Malgré tout, j’ai continué à lire, me disant que tous ces détails ennuyeux sont bien là pour une raison, pour un rebondissement, quelque chose qui me ferait dire « ah mais voilà je comprend mieux, mais quel merveilleux livre ». Mais pas vraiment … On vois bien que toutes les situations qu’il rencontre, ponctuellement, et qui paraissent insipide, à la fin mises bout à bout, créent un mauvais concours de circonstance pour notre pauvre Mr Meursault, mais pas au point de crier au génie.

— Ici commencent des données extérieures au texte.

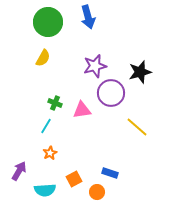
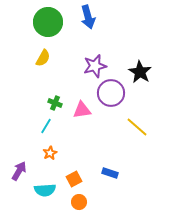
black star: rotated 25 degrees counterclockwise
orange circle: moved 18 px left, 10 px down
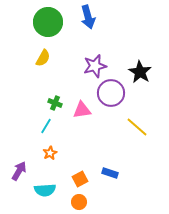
orange square: moved 6 px right
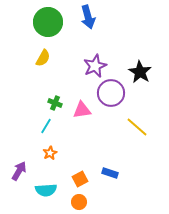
purple star: rotated 10 degrees counterclockwise
cyan semicircle: moved 1 px right
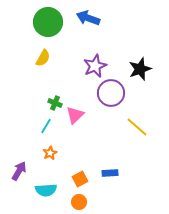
blue arrow: moved 1 px down; rotated 125 degrees clockwise
black star: moved 3 px up; rotated 20 degrees clockwise
pink triangle: moved 7 px left, 5 px down; rotated 36 degrees counterclockwise
blue rectangle: rotated 21 degrees counterclockwise
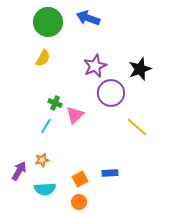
orange star: moved 8 px left, 7 px down; rotated 16 degrees clockwise
cyan semicircle: moved 1 px left, 1 px up
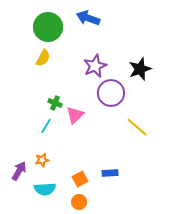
green circle: moved 5 px down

C’est un livre de 120 pages, divisé en deux parties la première est l’histoire avant « le tour définitif » et la deuxième après. Dans mon édition, il y a aussi un dossier analysant le récit. Il est mit en lumière que beaucoup d’éléments sont en contradictions et d’autres parallèles tout le long du récit (que tel personne peut être associé à telle autre, ou que tel comportement est contradictoire par rapport à tel autre). Mais je n’en ai pas appris plus.

Je reste donc énormément sur ma faim. Malheureusement je ne comprend pas en quoi ce livre est si exceptionnel, si vous l’avez lu et adoré, j’aimerai vraiment en connaitre les raisons, car j’ai l’impression d’être passée à côté de quelque chose.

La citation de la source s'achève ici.